TASK ITEM
Where a picture occurs in the data, omit it, and copy all remaining data exactly.

──────── EXERCISE DATA ────────

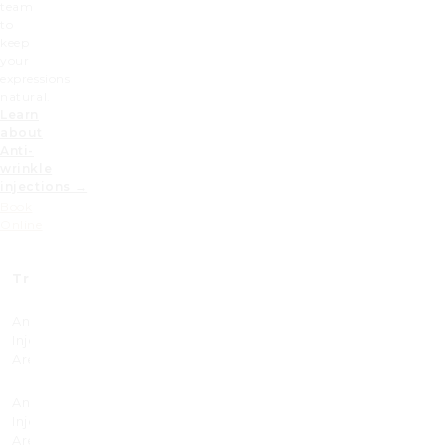
team
to
keep
your
expressions
natural.
Learn
about
Anti-
wrinkle
injections →
Book
Online
Treatment
Prices (£)
Anti-wrinkle
225
Injectable 1
Area
Anti-wrinkle
285
Injectable 2
Area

────────

RESULT OF THIS EXERCISE
team
to
keep
your
expressions
natural.
Learn
about
Anti-
wrinkle
injections →
Book
Online
Treatment
Prices (£)
Anti-wrinkle
225
Injectable 1
Area
Anti-wrinkle
285
Injectable 2
Area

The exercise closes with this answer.